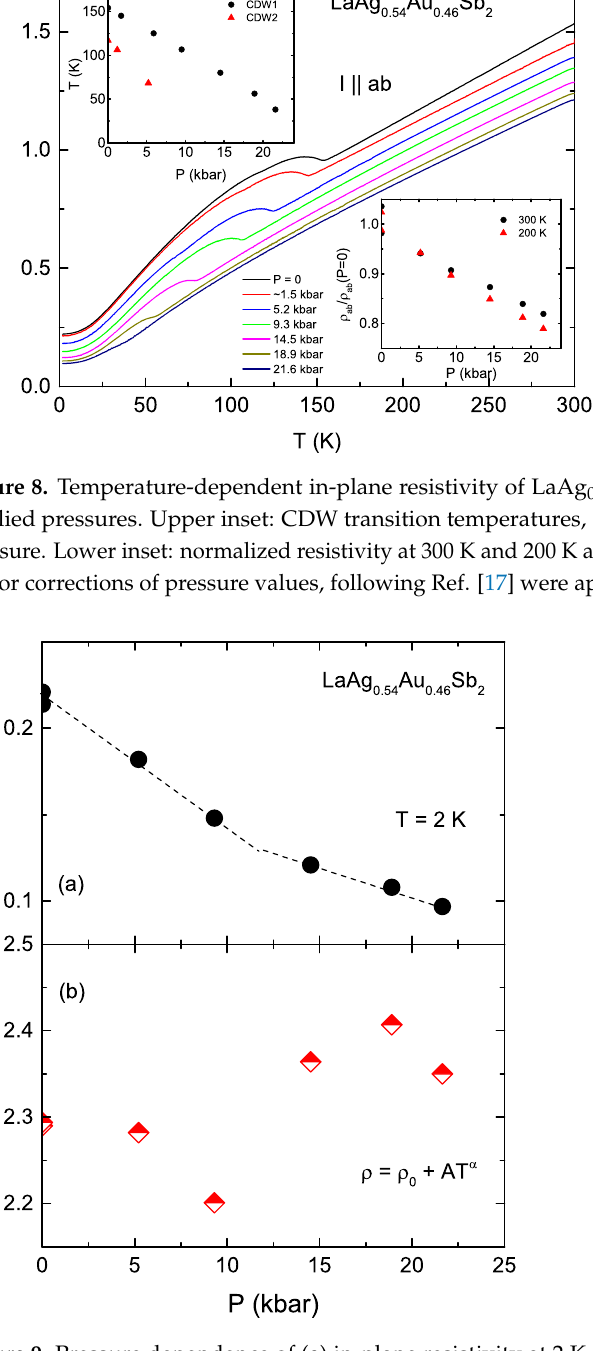
Figure 9. Pressure dependence of ( a ) in-plane resistivity at 2 K (dashed lines are guide to the eye); ( b ) exponent α in ρ = ρ 0 + AT α fit of low temperature resistivity (fit performed between 1.8 K and 20 K) for LaAg 0.54 Au 0.46 Sb 2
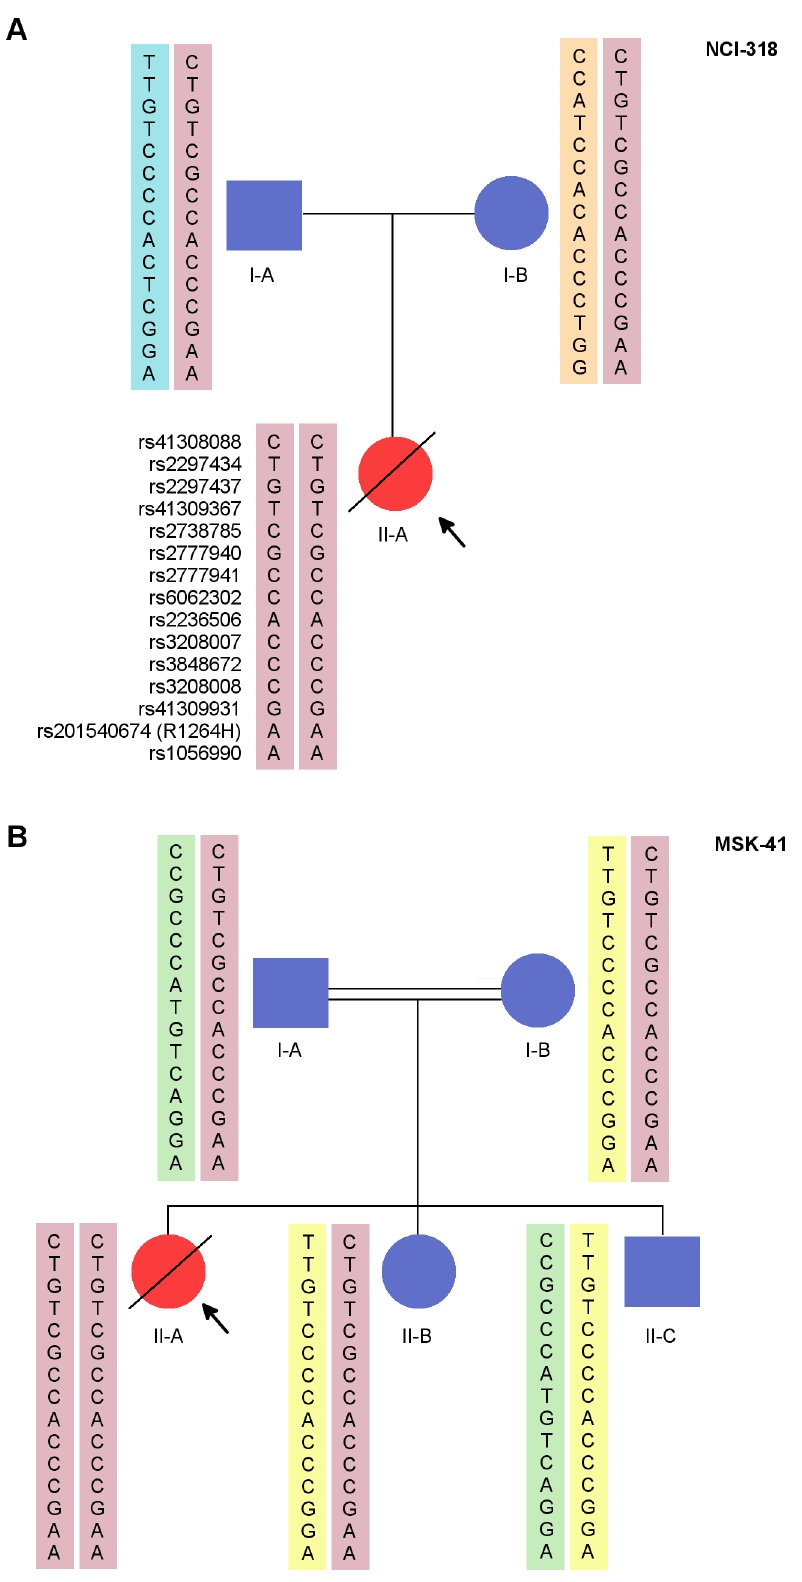
Figure 1. NCI-318 and MSK-41 pedigrees with RTEL1 mutation and shared risk haplotype. NCI-318 (A) and MSK-41 (B) pedigrees are shown. Red symbols indicate affected individuals. The pink rectangles indicate the shared haplotype between the pedigrees. Each other colored rectangle indicates a unique haplotype.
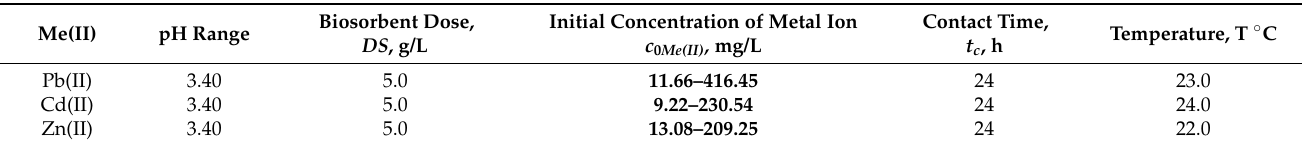
Table 4. Values of working parameters used in the experimental study of the influence of the initial concentration of the metal ions on the biosorption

● What is required:
In the copy, keep every line of the data above exactly and drop each picture.

● Final answer:
Figure 9. Pressure dependence of ( a ) in-plane resistivity at 2 K (dashed lines are guide to the eye); ( b ) exponent α in ρ = ρ 0 + AT α fit of low temperature resistivity (fit performed between 1.8 K and 20 K) for LaAg 0.54 Au 0.46 Sb 2
Figure 1. NCI-318 and MSK-41 pedigrees with RTEL1 mutation and shared risk haplotype. NCI-318 (A) and MSK-41 (B) pedigrees are shown. Red symbols indicate affected individuals. The pink rectangles indicate the shared haplotype between the pedigrees. Each other colored rectangle indicates a unique haplotype.
Table 4. Values of working parameters used in the experimental study of the influence of the initial concentration of the metal ions on the biosorption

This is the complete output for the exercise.